Era quasi arrivato nel luogo che si era prefissato quando, dallo stretto vicolo che aveva appena percorso, udì un leggero rumore di passi. Così era vero, qualcuno lo stava seguendo… Se ne era accorto da diversi minuti, ma ora ne aveva la conferma. Forse si trattava di un cliente particolarmente timoroso… Sicuramente aveva una richiesta imbarazzante, magari cercava un oggetto particolare per soddisfare una donna, o aveva bisogno di un’arma per compiere qualche azione avventata… Charles trovava tutto, non gli importava cosa poi i clienti ne avrebbero fatto. Cercava unicamente di svolgere al meglio il suo lavoro, poi stava alla coscienza di chi veniva soddisfatto nella propria richiesta di decidere cosa fare dell’oggetto ottenuto. Si girò con un’espressione quasi seducente, parlando al vuoto.
“Si faccia avanti, Signore, da me può trovare tutto ciò che sta cercando!” Per diversi secondi però solo un lungo silenzio gli rispose. Perplesso lanciò un nuovo appello verso il vicolo. “Avanti, non mangio nessuno! C’è qualcuno lì?” Ancora una volta nessuno gli rispose, così, un poco intimorito, cercò di mostrarsi risoluto. “Se c’è qualcuno che si faccia avanti, non ho tempo da perdere!” Vedendo però che anche questa volta non aveva avuto successo decise, con un’alzata di spalle, di andarsene. Afferrò deciso i manici del suo carretto e lo sollevò, prendendo la forza necessaria per farlo ripartire. Fu in quel momento che i passi si fecero risentire e si avvicinarono a lui. Questa volta preoccupato, si voltò nuovamente verso la fonte di quei rumori. Poco distante da lui stava una figura imponente, avvolta in un cappotto scuro di pelle logora ma preziosa, il volto oscurato da un grande cappello e dall’alto collo dell’indumento.
“È lei il trovarobe?” Una voce rauca, quasi unicamente sussurrata. Charles annuì, impaziente.
“Sì, sono io. Mi ha spaventato Signore, cosa cerca?” L’uomo gli si avvicinò, chinandosi per osservarlo in volto.
“Mi dicono che lei sa trovare ogni cosa… È vero?

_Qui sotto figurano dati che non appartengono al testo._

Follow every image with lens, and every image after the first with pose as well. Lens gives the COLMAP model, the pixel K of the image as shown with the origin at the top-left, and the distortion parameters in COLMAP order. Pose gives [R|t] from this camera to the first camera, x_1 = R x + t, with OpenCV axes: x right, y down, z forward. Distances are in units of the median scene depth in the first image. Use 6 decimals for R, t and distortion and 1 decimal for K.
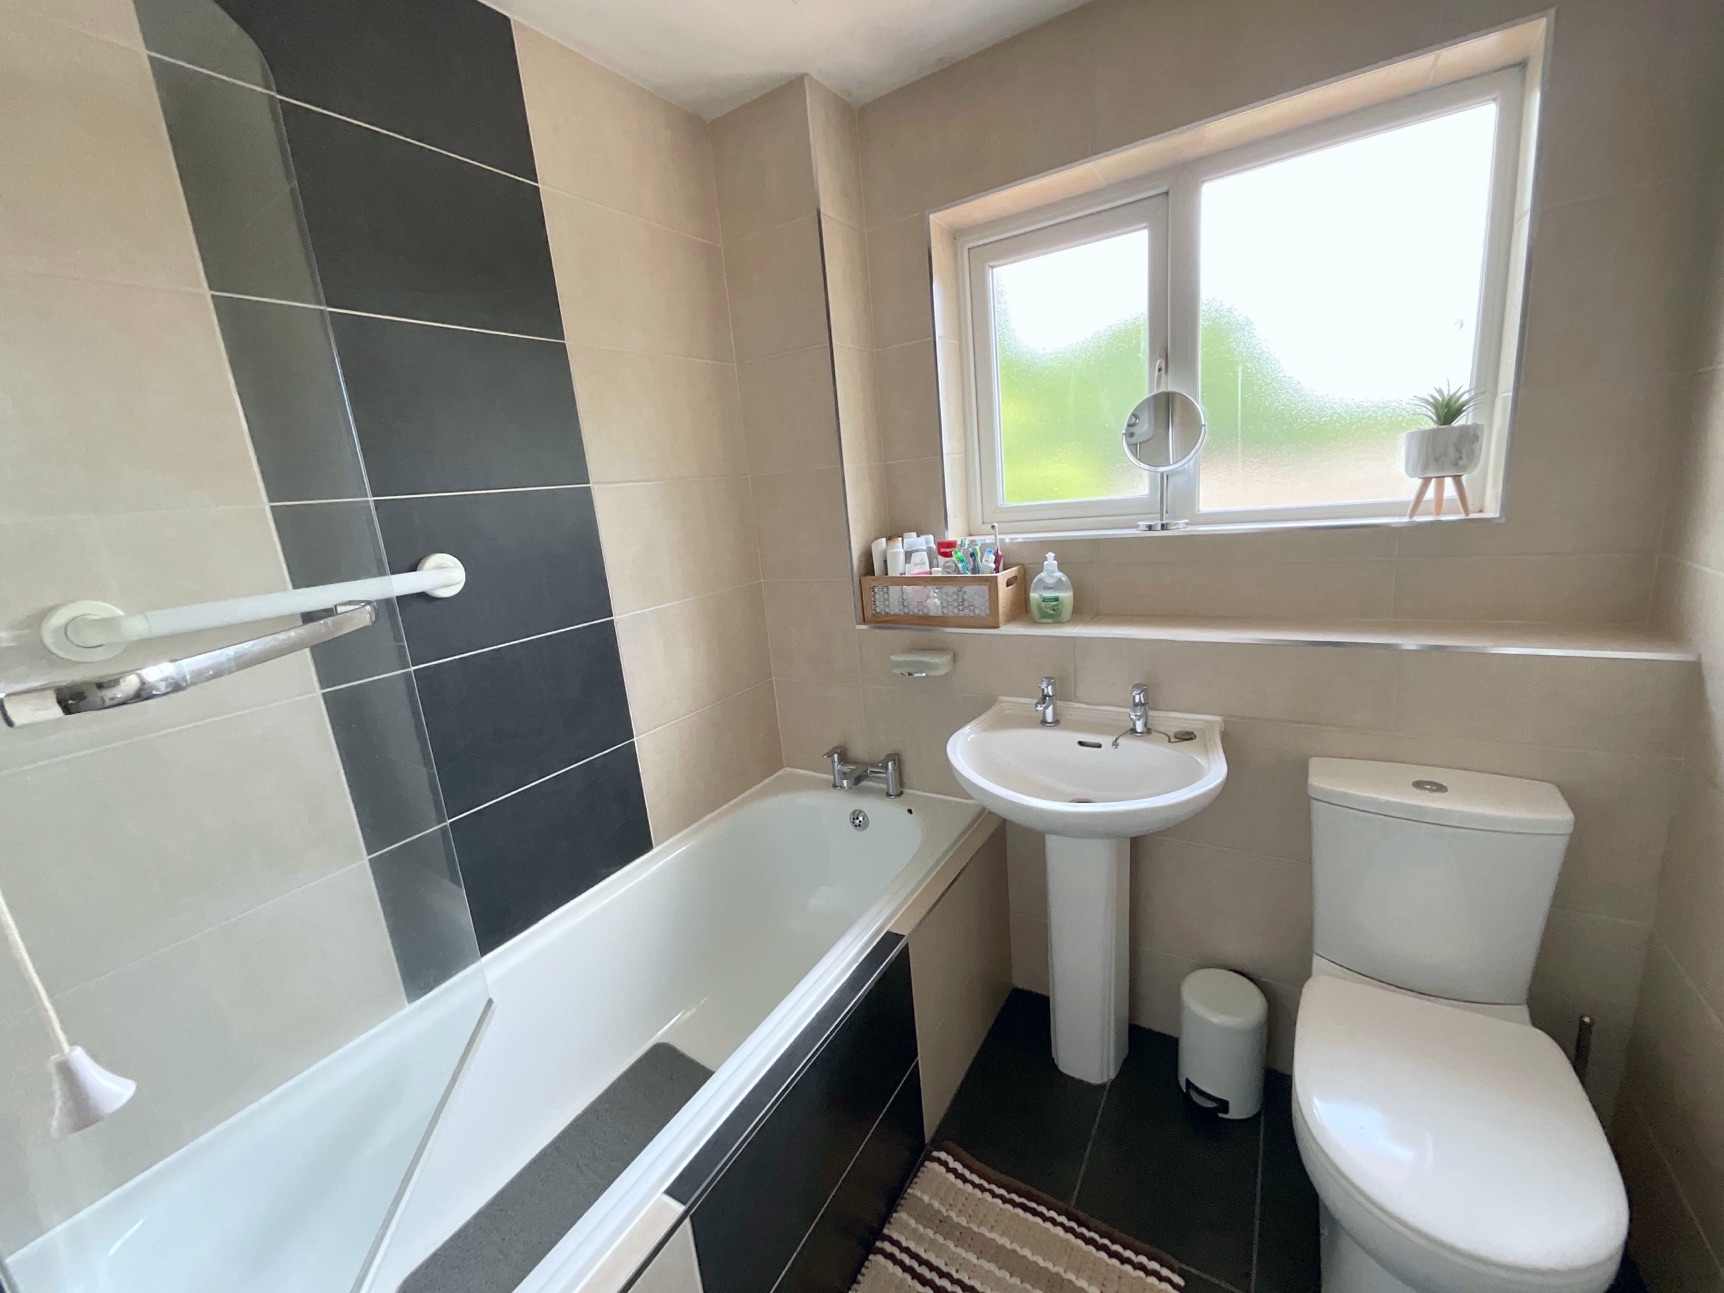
lens RADIAL K [[696.7, 0, 862.0], [0, 696.7, 646.5], [0, 0, 1]] dist [-0.002916, -0.000361]
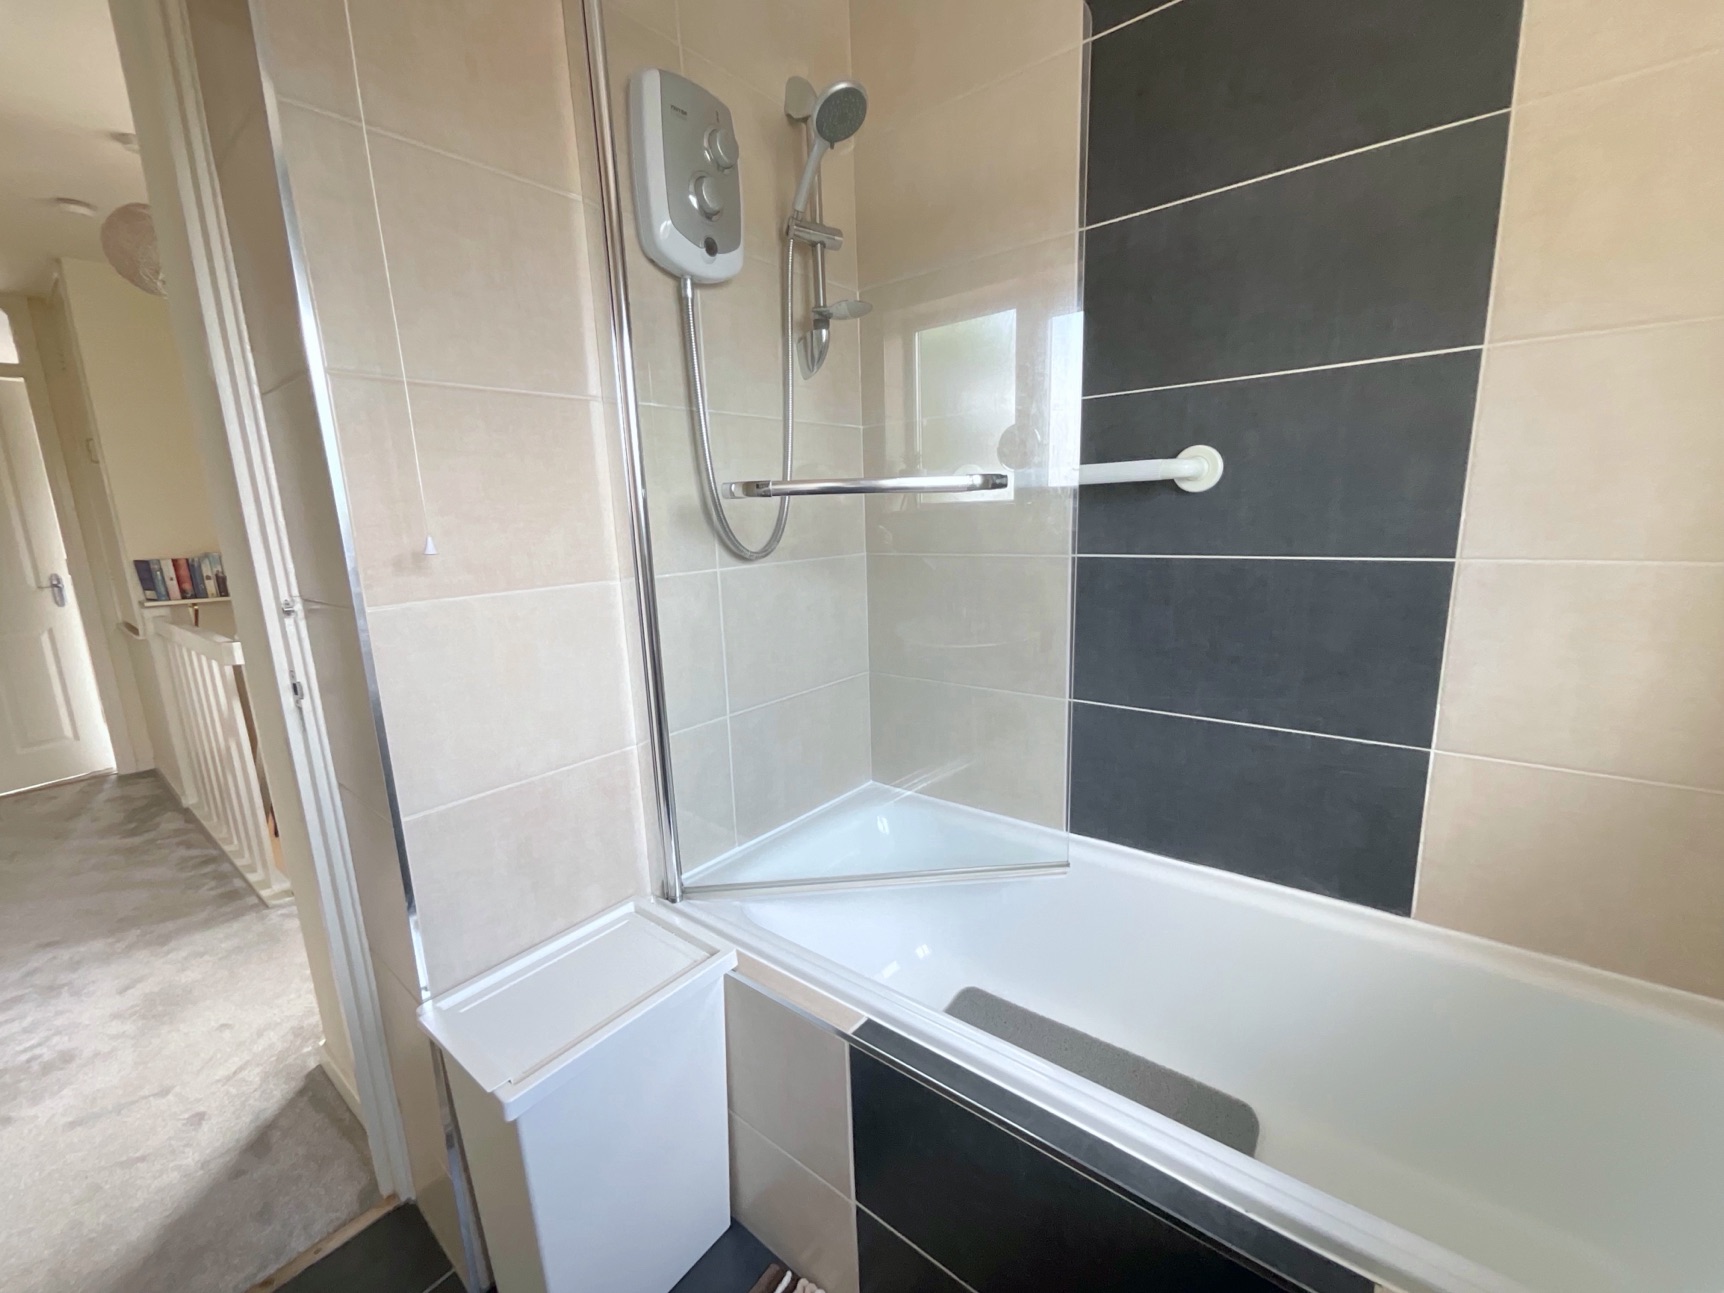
lens RADIAL K [[696.7, 0, 862.0], [0, 696.7, 646.5], [0, 0, 1]] dist [-0.002916, -0.000361]
pose [[-0.080720, 0.293087, -0.952672, 0.333653], [-0.190736, 0.933586, 0.303377, -0.058538], [0.978317, 0.206198, -0.019457, 0.502204]]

È famoso per questo.” Il trovarobe si congratulò internamente con sé stesso per quel successo.
“Certo Signore, mi dica cosa le serve e la soddisferò certamente in breve tempo!”
“Bene, bene… Allora mi ascolti bene, trovarobe, perché quello che mi serve da lei è qualcosa di davvero raro.”
“Mi dica, Signore…” Charles si chiese se davvero quell’oggetto potesse essere tanto particolare, ma gli restava ancora qualche possibilità che l’uomo fosse un ignorante, seppure non lo sembrasse, e che la sua ricerca si rivelasse più facile di quel che sembrava. Ma certo non si aspettava una risposta simile.
“Ho bisogno che lei mi trovi qualcosa che pare sia molto prezioso, trovarobe. Voglio che le mi trovi la vita.” Il trovarobe rimase sconcertato per qualche istante, poi scoppiò a ridere.
“La vita, Signore? Ma la vita non è qualcosa che si possa trovare!” Ma l’uomo misterioso non rise, ed al contrario la sua voce si fece ancor più seria e bassa.
“Io invece credo di sì, trovarobe… Credo proprio che lei me la troverà. Non ha forse detto che lei può trovare tutto? In caso contrario sarò costretto a fare qualcosa di molto, molto spiacevole…” Di fronte a queste parole Charles sbiancò, e per la prima volta ebbe davvero paura.
“Cosa intende?”
“Per ora non ha importanza, trovarobe… Mi trovi quanto cerco e me lo porti qui, domani, prima che l’orologio suoni le cinque pomeridiane. Se non sarà all’appuntamento la troverò a modo mio, glielo garantisco…”
“Ma…” Lo sconosciuto lo interruppe con un gesto brusco.
“Nessun “ma”, trovarobe… La aspetto domani. Sia puntuale, mi raccomando… Le auguro una buona giornata, ed una buona ricerca.” Prima che Charles potesse trovare le parole per formulare una frase di senso compiuto l’uomo era già sparito nel vicolo dal quale era arrivato, in silenzio.